__EXERCISE BRIEF__
Retype each listing below line for line, reproducing every word, number, and punctuation mark without alteration.

__AVAILABLE DATA__
● ● ● ● ● ● ●
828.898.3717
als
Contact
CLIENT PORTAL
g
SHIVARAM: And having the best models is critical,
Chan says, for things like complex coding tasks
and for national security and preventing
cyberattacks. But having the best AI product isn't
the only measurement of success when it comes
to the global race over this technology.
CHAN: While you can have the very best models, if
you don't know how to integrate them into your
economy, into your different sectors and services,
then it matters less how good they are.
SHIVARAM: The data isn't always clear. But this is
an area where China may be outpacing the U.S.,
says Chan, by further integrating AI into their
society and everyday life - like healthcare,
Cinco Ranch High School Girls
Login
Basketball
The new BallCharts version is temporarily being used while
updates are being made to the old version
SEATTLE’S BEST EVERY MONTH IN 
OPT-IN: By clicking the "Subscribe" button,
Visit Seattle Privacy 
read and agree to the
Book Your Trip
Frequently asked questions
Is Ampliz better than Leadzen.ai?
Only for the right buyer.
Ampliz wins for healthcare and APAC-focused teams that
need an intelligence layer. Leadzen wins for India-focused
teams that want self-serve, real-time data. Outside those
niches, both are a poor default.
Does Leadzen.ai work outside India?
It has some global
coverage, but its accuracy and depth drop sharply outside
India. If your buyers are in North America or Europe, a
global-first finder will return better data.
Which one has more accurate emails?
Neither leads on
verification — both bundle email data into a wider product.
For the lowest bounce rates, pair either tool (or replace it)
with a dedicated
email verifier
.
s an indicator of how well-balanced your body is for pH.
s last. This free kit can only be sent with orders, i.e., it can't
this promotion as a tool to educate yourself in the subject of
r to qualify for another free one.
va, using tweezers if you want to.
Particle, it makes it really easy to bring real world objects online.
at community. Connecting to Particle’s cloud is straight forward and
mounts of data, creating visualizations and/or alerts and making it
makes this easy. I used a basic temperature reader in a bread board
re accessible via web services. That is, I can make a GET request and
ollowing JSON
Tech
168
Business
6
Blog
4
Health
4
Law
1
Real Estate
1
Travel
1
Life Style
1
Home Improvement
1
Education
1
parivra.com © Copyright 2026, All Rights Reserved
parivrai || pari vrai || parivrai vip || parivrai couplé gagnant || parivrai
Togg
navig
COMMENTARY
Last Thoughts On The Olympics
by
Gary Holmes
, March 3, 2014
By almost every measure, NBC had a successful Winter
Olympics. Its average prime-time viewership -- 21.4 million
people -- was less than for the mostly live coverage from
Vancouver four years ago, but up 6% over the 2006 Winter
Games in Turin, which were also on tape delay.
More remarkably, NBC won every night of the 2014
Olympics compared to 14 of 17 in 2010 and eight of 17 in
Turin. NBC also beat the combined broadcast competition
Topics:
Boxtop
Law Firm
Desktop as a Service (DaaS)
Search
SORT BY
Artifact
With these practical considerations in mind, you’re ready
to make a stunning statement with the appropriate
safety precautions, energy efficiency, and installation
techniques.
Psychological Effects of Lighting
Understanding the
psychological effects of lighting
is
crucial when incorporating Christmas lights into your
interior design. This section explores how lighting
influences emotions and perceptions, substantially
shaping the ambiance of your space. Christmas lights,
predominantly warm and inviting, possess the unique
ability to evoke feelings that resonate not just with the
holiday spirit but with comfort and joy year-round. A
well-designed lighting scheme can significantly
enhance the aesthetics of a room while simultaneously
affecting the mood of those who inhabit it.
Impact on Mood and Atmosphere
● ● ● ● ● ● ●
__OUTPUT FOR THIS EXERCISE__
828.898.3717
als
Contact
CLIENT PORTAL
g
SHIVARAM: And having the best models is critical,
Chan says, for things like complex coding tasks
and for national security and preventing
cyberattacks. But having the best AI product isn't
the only measurement of success when it comes
to the global race over this technology.
CHAN: While you can have the very best models, if
you don't know how to integrate them into your
economy, into your different sectors and services,
then it matters less how good they are.
SHIVARAM: The data isn't always clear. But this is
an area where China may be outpacing the U.S.,
says Chan, by further integrating AI into their
society and everyday life - like healthcare,
Cinco Ranch High School Girls
Login
Basketball
The new BallCharts version is temporarily being used while
updates are being made to the old version
SEATTLE’S BEST EVERY MONTH IN 
OPT-IN: By clicking the "Subscribe" button,
Visit Seattle Privacy 
read and agree to the
Book Your Trip
Frequently asked questions
Is Ampliz better than Leadzen.ai?
Only for the right buyer.
Ampliz wins for healthcare and APAC-focused teams that
need an intelligence layer. Leadzen wins for India-focused
teams that want self-serve, real-time data. Outside those
niches, both are a poor default.
Does Leadzen.ai work outside India?
It has some global
coverage, but its accuracy and depth drop sharply outside
India. If your buyers are in North America or Europe, a
global-first finder will return better data.
Which one has more accurate emails?
Neither leads on
verification — both bundle email data into a wider product.
For the lowest bounce rates, pair either tool (or replace it)
with a dedicated
email verifier
.
s an indicator of how well-balanced your body is for pH.
s last. This free kit can only be sent with orders, i.e., it can't
this promotion as a tool to educate yourself in the subject of
r to qualify for another free one.
va, using tweezers if you want to.
Particle, it makes it really easy to bring real world objects online.
at community. Connecting to Particle’s cloud is straight forward and
mounts of data, creating visualizations and/or alerts and making it
makes this easy. I used a basic temperature reader in a bread board
re accessible via web services. That is, I can make a GET request and
ollowing JSON
Tech
168
Business
6
Blog
4
Health
4
Law
1
Real Estate
1
Travel
1
Life Style
1
Home Improvement
1
Education
1
parivra.com © Copyright 2026, All Rights Reserved
parivrai || pari vrai || parivrai vip || parivrai couplé gagnant || parivrai
Togg
navig
COMMENTARY
Last Thoughts On The Olympics
by
Gary Holmes
, March 3, 2014
By almost every measure, NBC had a successful Winter
Olympics. Its average prime-time viewership -- 21.4 million
people -- was less than for the mostly live coverage from
Vancouver four years ago, but up 6% over the 2006 Winter
Games in Turin, which were also on tape delay.
More remarkably, NBC won every night of the 2014
Olympics compared to 14 of 17 in 2010 and eight of 17 in
Turin. NBC also beat the combined broadcast competition
Topics:
Boxtop
Law Firm
Desktop as a Service (DaaS)
Search
SORT BY
Artifact
With these practical considerations in mind, you’re ready
to make a stunning statement with the appropriate
safety precautions, energy efficiency, and installation
techniques.
Psychological Effects of Lighting
Understanding the
psychological effects of lighting
is
crucial when incorporating Christmas lights into your
interior design. This section explores how lighting
influences emotions and perceptions, substantially
shaping the ambiance of your space. Christmas lights,
predominantly warm and inviting, possess the unique
ability to evoke feelings that resonate not just with the
holiday spirit but with comfort and joy year-round. A
well-designed lighting scheme can significantly
enhance the aesthetics of a room while simultaneously
affecting the mood of those who inhabit it.
Impact on Mood and Atmosphere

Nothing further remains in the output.